Bug 565995

Summary: RHEL 5 kernel kills process with Out-of-memory condition when there is 170MB of cached pages
Product: Red Hat Enterprise Linux 5 Reporter: Mikuláš Patočka <mpatocka>
Component: kernelAssignee: Larry Woodman <lwoodman>
Status: CLOSED NOTABUG QA Contact: Red Hat Kernel QE team <kernel-qe>
Severity: high Docs Contact:
Priority: medium    
Version: 5.5CC: lwoodman, zkabelac
Target Milestone: rc   
Target Release: ---   
Hardware: All   
OS: Linux   
Whiteboard:
Fixed In Version: Doc Type: Bug Fix
Doc Text:
Story Points: ---
Clone Of: Environment:
Last Closed: 2010-02-17 19:35:13 UTC Type: ---
Regression: --- Mount Type: ---
Documentation: --- CRM:
Verified Versions: Category: ---
oVirt Team: --- RHEL 7.3 requirements from Atomic Host:
Cloudforms Team: --- Target Upstream Version:
Embargoed:
Attachments:
Description Flags
oom killer report
none
top output during the crash
none
another out-of-memory crash
none
/proc/meminfo output
none
RHEL 5.3 out-of-memory crash none

Description Mikuláš Patočka 2010-02-16 21:11:02 UTC
Hi

To reproduce the bug, create a XEN virtual machine with 512MB RAM and try to install RHEL5.5-beta into it (I tried also 5.3 and the bug is also present there).

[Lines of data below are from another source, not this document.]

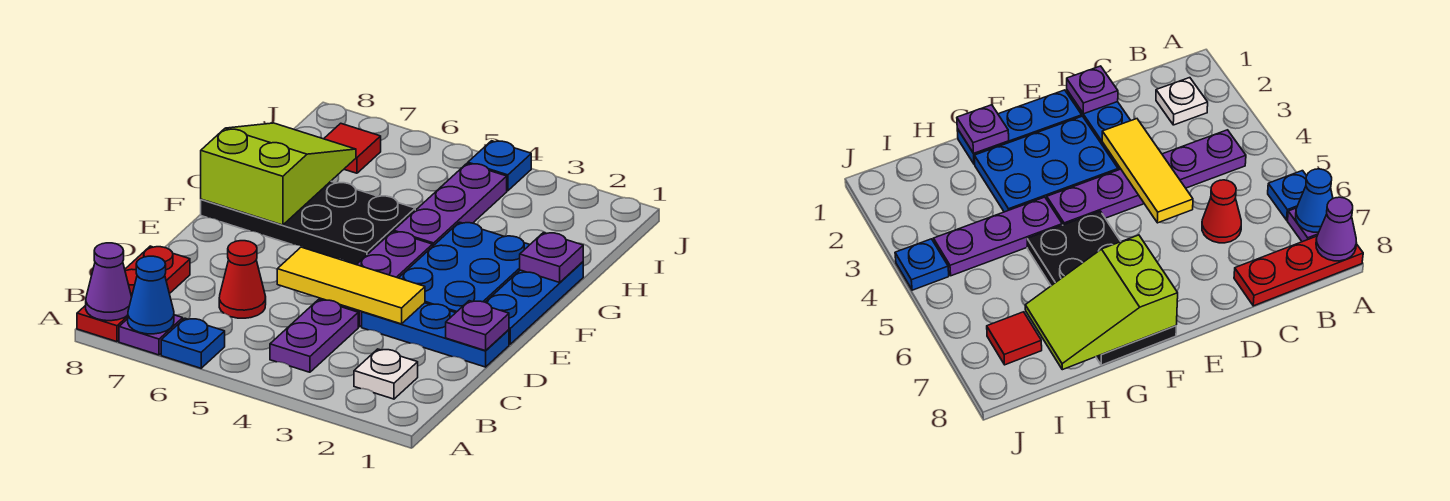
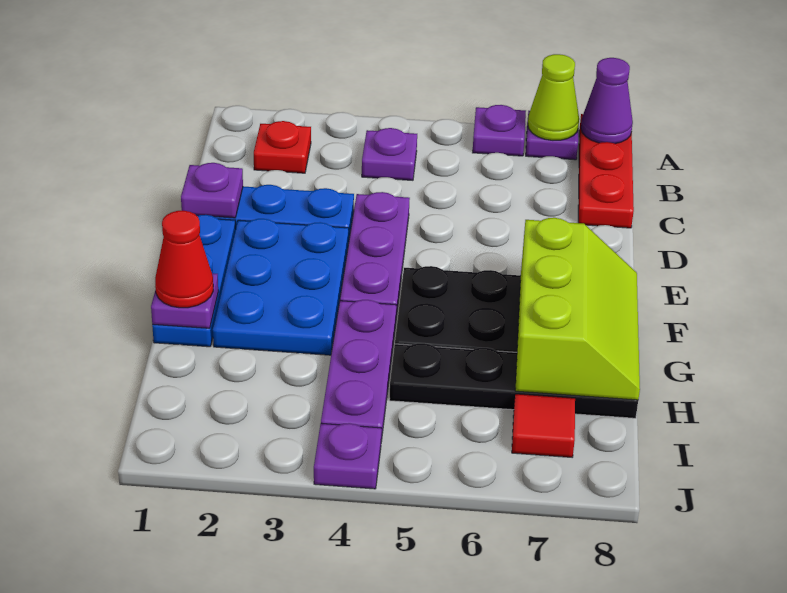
blue 1x1 plate [161,318,225,368] -> purple 1x1 plate [473,105,526,156]
blue 1x1 cone [128,256,174,334] -> lime 1x1 cone [528,54,579,140]
white 1x1 plate [354,349,418,399] -> red 1x1 plate [254,121,311,173]
purple 1x2 plate [270,300,358,372] -> purple 1x1 plate [362,128,417,180]
red 1x1 cone [219,241,266,318] -> red 1x1 cone moved to [155,211,213,308]
yellow 1x3 tile [277,247,425,324] -> none
lime 2x3 slope [201,123,356,225] -> lime 2x3 slope turned to [515,218,640,400]
none -> black 1x4 plate [389,343,638,418]
blue 1x1 plate [468,141,531,191] -> purple 1x1 plate [314,423,381,489]

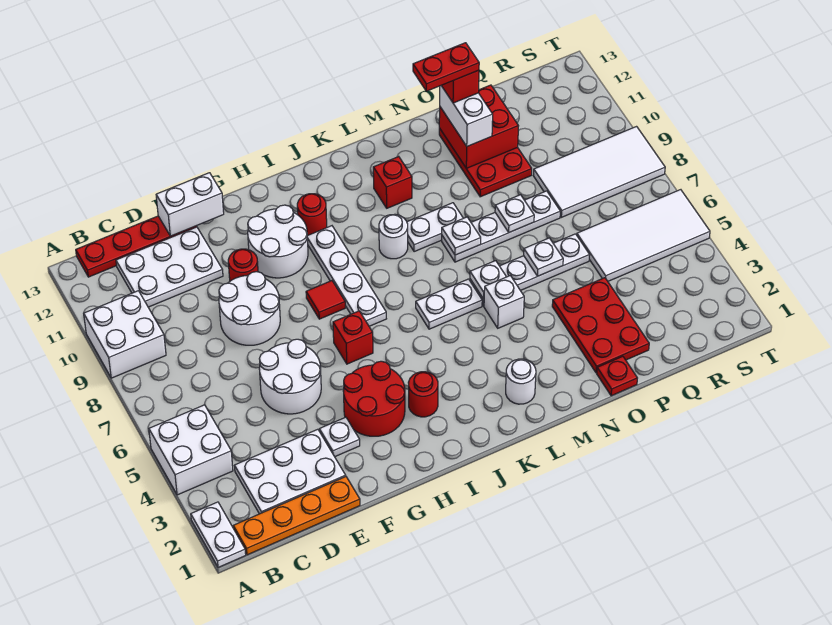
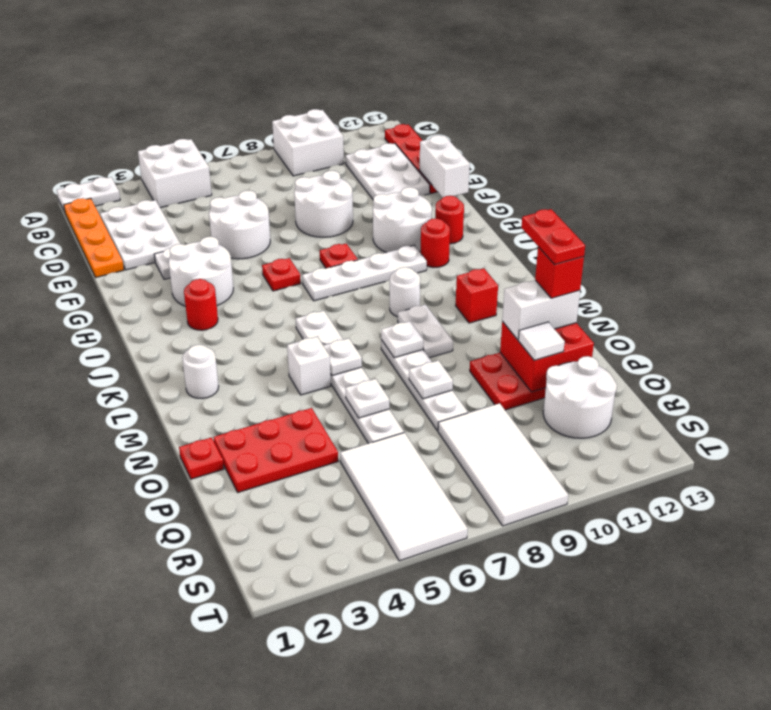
red 1x1 round brick [228,249,258,281] -> red 1x1 round brick moved to [435,196,464,244]
red 2x2 round brick [343,361,405,436] -> white 2x2 round brick [169,237,233,306]
red 1x1 brick [333,311,373,364] -> red 1x1 plate [262,258,301,291]
red 1x1 tile [306,281,345,319] -> red 1x1 plate [320,244,358,268]
none -> white 1x1 tile [518,322,565,360]
none -> white 2x2 round brick [543,356,617,438]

Don't create swap during installation.

During installation, the kernel kills Anaconda with out of memory condition, although  Anaconda uses only 176MB memory, total memory used by all processes is 277MB and there is 177MB of cached pages.

The kernel shouldn't kill the process if there are so many cached pages, it should try free the cache instead.

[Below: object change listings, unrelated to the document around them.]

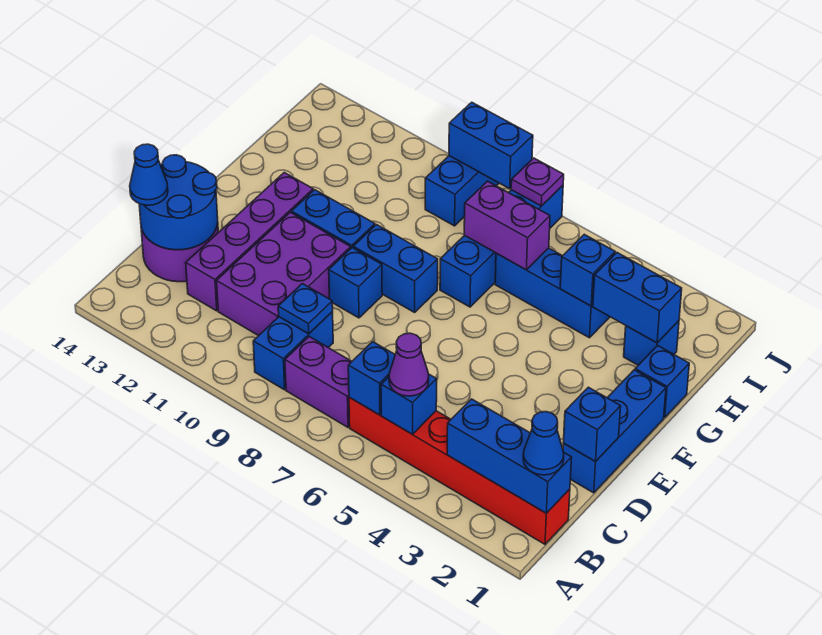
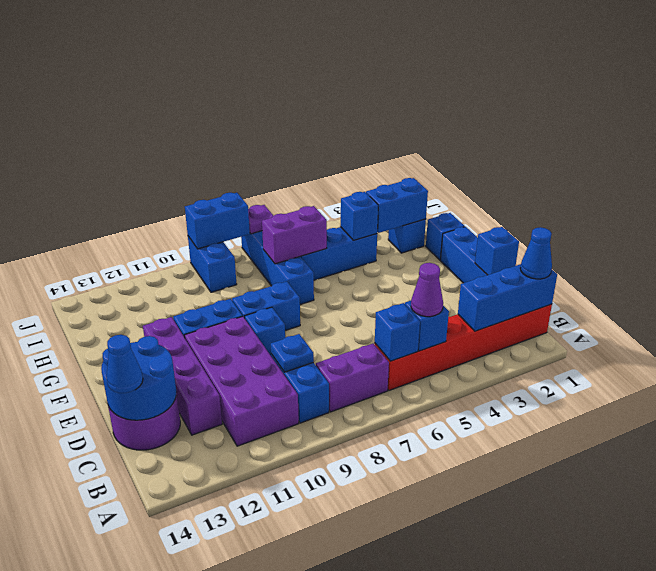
purple 2x3 brick [217,212,351,336] -> purple 2x4 brick [185,316,299,446]

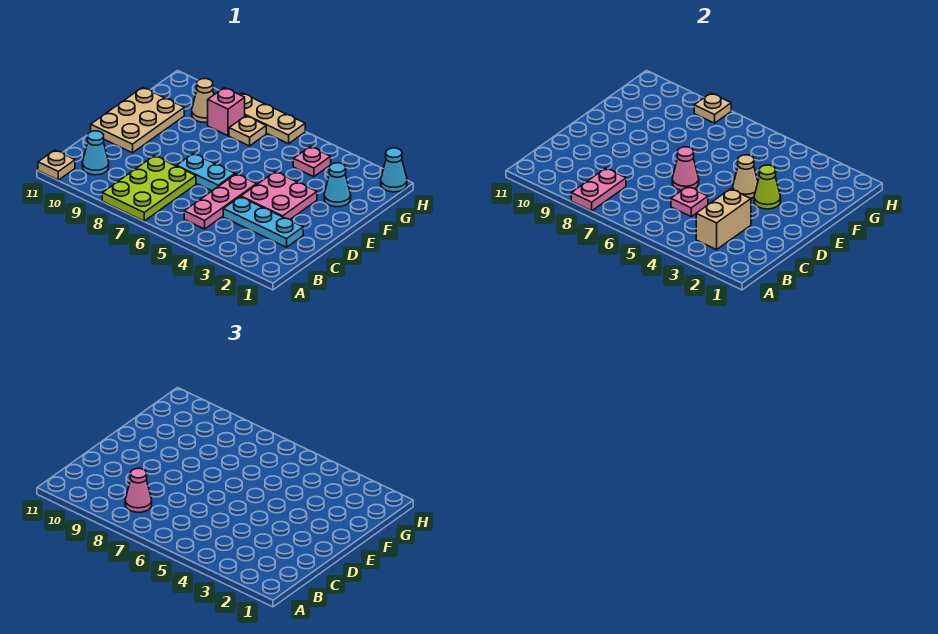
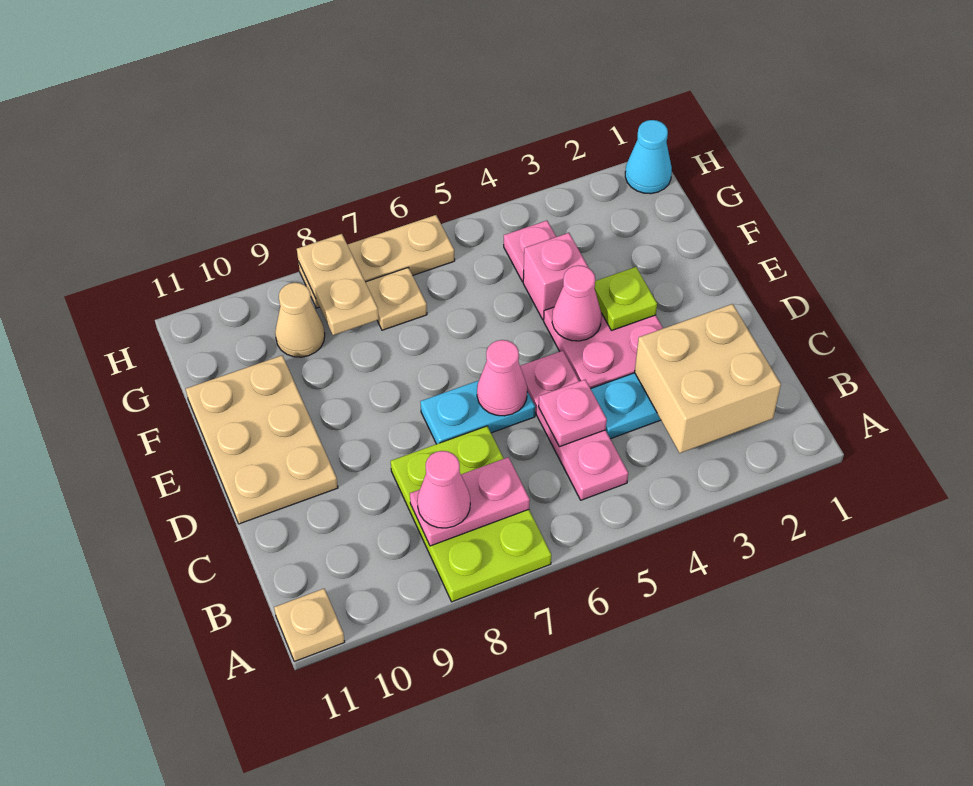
pink 1x2 plate [571,168,626,211] -> pink 1x2 plate turned to [410,457,530,546]
tan 1x2 brick [696,189,751,250] -> tan 2x2 brick [635,304,781,453]
cyan 1x1 cone [82,131,109,175] -> none
lime 1x1 cone [754,165,781,209] -> lime 1x1 plate [594,267,657,331]
tan 1x1 cone [733,155,758,198] -> pink 1x1 cone [552,265,601,341]
cyan 1x1 cone [324,163,351,207] -> none
pink 1x1 brick [208,88,245,136] -> pink 1x1 brick moved to [523,233,589,320]
tan 1x1 plate [694,93,731,123] -> tan 1x2 plate [297,234,379,335]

Creating the swap or allocating 1GB memory for the virtual machine avoids the problem --- but the memory traces suggest that there is something broken in the RHEL kernel OOM killer and it could potentially kill tasks spuriously not only during installation, but also during normal operation.

I'm attaching several screenshots taken when the OOM kill happened to show that the kernel kills processes while there is plenty of cached memory.

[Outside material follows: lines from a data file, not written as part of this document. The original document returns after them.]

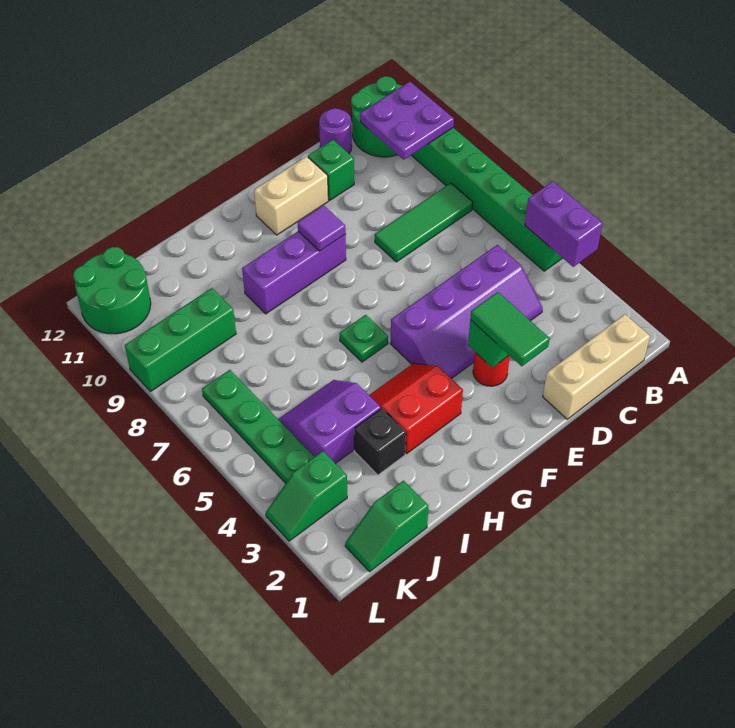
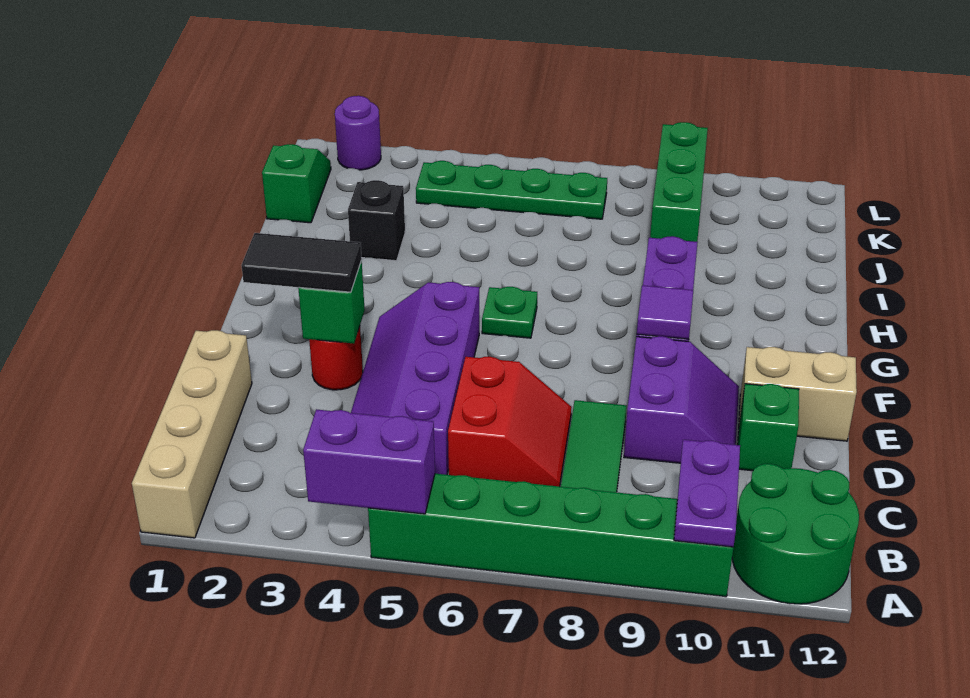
purple 2x2 plate [360,82,454,160] -> purple 1x2 plate [674,440,740,547]
tan 1x3 brick [543,314,650,419] -> tan 1x4 brick [132,330,252,538]
purple 1x1 round brick [319,108,352,153] -> purple 1x1 round brick moved to [335,96,381,170]
green 1x2 tile [470,292,550,366] -> black 1x2 tile [241,233,362,292]
tan 1x2 brick [254,156,328,235] -> tan 1x2 brick turned to [739,347,857,441]
red 2x2 slope [369,363,463,454] -> red 2x2 slope moved to [448,357,572,487]
purple 2x2 slope [278,380,381,464] -> purple 2x2 slope moved to [624,336,739,463]
green 1x2 slope [266,451,347,541] -> none
green 2x2 round brick [73,247,151,334] -> none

Comment 1 Mikuláš Patočka 2010-02-16 21:14:38 UTC
Created attachment 394641 [details]
oom killer report

oom killer report, notice the "43589 pagecache pages" line.

Comment 2 Mikuláš Patočka 2010-02-16 21:16:50 UTC
Created attachment 394642 [details]
top output during the crash

"top" command run during the crash (the kernel dump for this crash is in the previous screenshot)

Comment 3 Mikuláš Patočka 2010-02-16 21:17:43 UTC
Created attachment 394643 [details]
another out-of-memory crash

Another installation try.

Comment 4 Mikuláš Patočka 2010-02-16 21:22:18 UTC
Created attachment 394645 [details]
/proc/meminfo output

Output of /proc/meminfo during the out-of-memory crash from the previous screenshot. I ran the command:
while true; do echo `cat /proc/meminfo`; sleep 1; done
on the available console to capture memory state in 1-second intervals.

Notice the "Cached: 177892kB" entry, it corresponds with "43589 pagecache pages" in the previous screenshot.

The kernel definitely must not kill processes when there is so much cached data.

Comment 5 Mikuláš Patočka 2010-02-16 21:24:23 UTC
Created attachment 394646 [details]
RHEL 5.3 out-of-memory crash

The bug exists even in RHEL 5.3. There are 37705 cached pages and the OOM killer triggers.

Comment 6 Zdenek Kabelac 2010-02-17 09:50:23 UTC
I've opened Fedora bug 553193 for the locale issue, but without any progress so far...

Also it would be probably nice to see memory layout of processes just before oom starts to make some action?

Maybe some 'while : ; do ps aux >> /tmp/log ; sleep 1; done' during installation could be added to ananconda ?

Or passing 'sysrq  memory' dump at the right moment if the time could be determined.

Comment 7 Mikuláš Patočka 2010-02-17 19:35:13 UTC
Actually, after further analysis, I realized that this is caused by the root tmpfs filesystem --- it has pages in pagecache and they are not discardable. So, it is not kernel misbehaviour. Therefore, I am closing this as NOTABUG.